Dataset entries:
━━━━━━

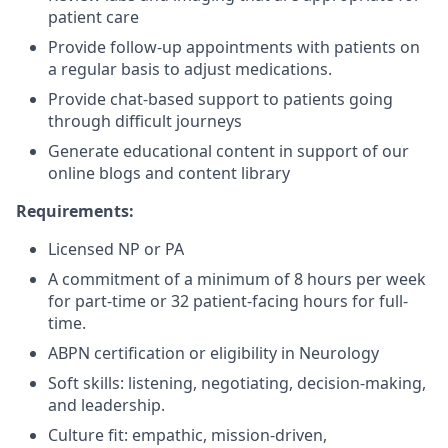
patient care
Provide follow-up appointments with patients on
a regular basis to adjust medications.
Provide chat-based support to patients going
through difficult journeys
Generate educational content in support of our
online blogs and content library
Requirements:
Licensed NP or PA
A commitment of a minimum of 8 hours per week
for part-time or 32 patient-facing hours for full-
time.
ABPN certification or eligibility in Neurology
Soft skills: listening, negotiating, decision-making,
and leadership.
Culture fit: empathic, mission-driven,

━━━━━━

* WHAT YOU NEED TO DO: Look through the entries. Copy out each line with "content" in it.

* TASK RESPONSE:
Generate educational content in support of our
online blogs and content library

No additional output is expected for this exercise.